CONTRIBUENTI MINIMI: ALCUNI CHIARIMENTI

I CHIARIMENTI DELL'AGENZIA DELLE ENTRATE SUL NUOVO REGIME INTRODOTTO DALLA FINANZIARIA 2008 - CIRCOLARE 7/E DEL 2008

Aggiornato al 11.02.2015
Il regime dei contribuenti minimi è stato sostituito dal regime forfettario introdotto dalla Legge di Stabilità 2015.

PERDITE FISCALI

Le perdite prodotte nel corso dell’applicazione del regime dei minimi sono computate in diminuzione dei redditi d’impresa o di lavoro autonomo prodotti nei successivi periodi d’imposta, ma non oltre il quinto.


BOLLO SU FATTURE

Le fatture rilasciate dai contribuenti minimi, se di importo superiore a 77,47 euro, devono essere assoggettate all’imposta di bollo.

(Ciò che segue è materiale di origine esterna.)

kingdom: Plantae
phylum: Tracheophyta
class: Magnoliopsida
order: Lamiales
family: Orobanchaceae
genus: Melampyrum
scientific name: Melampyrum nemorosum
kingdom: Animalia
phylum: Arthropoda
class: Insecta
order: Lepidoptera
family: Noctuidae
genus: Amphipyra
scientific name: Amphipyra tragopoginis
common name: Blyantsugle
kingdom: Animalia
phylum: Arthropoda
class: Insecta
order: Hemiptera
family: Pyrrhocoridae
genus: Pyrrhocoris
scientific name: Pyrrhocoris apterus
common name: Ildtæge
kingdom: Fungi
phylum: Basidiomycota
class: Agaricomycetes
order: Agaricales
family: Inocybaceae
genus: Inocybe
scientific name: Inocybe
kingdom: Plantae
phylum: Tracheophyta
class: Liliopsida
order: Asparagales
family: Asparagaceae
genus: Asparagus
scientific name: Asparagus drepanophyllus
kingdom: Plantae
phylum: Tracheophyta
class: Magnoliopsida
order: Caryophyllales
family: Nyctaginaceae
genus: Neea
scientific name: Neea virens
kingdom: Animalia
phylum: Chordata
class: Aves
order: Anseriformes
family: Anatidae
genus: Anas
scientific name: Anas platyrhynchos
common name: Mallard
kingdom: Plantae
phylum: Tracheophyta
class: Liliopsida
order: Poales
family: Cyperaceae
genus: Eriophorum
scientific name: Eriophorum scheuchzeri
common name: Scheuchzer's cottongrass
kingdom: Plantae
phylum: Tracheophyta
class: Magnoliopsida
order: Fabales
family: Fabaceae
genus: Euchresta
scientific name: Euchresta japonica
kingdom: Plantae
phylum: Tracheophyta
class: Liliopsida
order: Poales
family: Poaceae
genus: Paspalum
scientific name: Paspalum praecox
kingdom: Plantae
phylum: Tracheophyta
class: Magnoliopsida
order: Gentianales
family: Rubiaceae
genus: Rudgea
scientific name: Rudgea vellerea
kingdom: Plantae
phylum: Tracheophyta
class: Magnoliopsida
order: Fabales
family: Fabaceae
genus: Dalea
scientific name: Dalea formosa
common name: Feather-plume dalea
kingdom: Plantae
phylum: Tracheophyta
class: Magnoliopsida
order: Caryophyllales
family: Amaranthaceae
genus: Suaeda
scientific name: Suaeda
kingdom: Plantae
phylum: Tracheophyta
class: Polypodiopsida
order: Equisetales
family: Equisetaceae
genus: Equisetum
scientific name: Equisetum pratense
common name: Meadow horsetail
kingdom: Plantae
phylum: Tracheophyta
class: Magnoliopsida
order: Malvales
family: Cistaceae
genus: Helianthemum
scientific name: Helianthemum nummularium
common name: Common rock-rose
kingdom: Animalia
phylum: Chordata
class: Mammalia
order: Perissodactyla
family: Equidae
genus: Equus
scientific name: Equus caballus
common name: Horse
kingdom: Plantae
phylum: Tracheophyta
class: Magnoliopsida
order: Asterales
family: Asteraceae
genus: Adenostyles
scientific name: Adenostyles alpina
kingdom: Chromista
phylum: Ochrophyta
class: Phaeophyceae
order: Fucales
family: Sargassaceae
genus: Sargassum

Sono, invece, esenti da bollo le fatture riguardanti gli acquisti intracomunitari e le operazioni per le quali il contribuente minimo assume la veste di debitore di imposta (ad esempio acquisti soggetti al reverse charge).


ANNOTAZIONE DATE DI PAGAMENTO E DI INCASSO

Per il contribuente minimo non vi è un obbligo di annotazione delle date di pagamento e di incasso. Tuttavia, egli potrebbe trovare utile procedere a tale annotazione, anche sulle stesse fatture, al fine di poter più agevolmente documentare le operazioni rilevanti ai fini della determinazione del reddito.


AUTOCONSUMO

Ai fini dell’imposta sul valore aggiunto le operazioni di destinazione al consumo personale o familiare di beni dell’impresa, costituiscono operazioni rilevanti agli effetti del tributo qualora la relativa imposta assolta all’atto dell’acquisto sia stata detratta.

Per i contribuenti minimi le operazioni di autoconsumo sono effettuate senza applicazione dell’IVA.

Invece, ai fini della determinazione del reddito, l’autoconsumo genera ricavi e plusvalenze che concorrono alla formazione del reddito imponibile.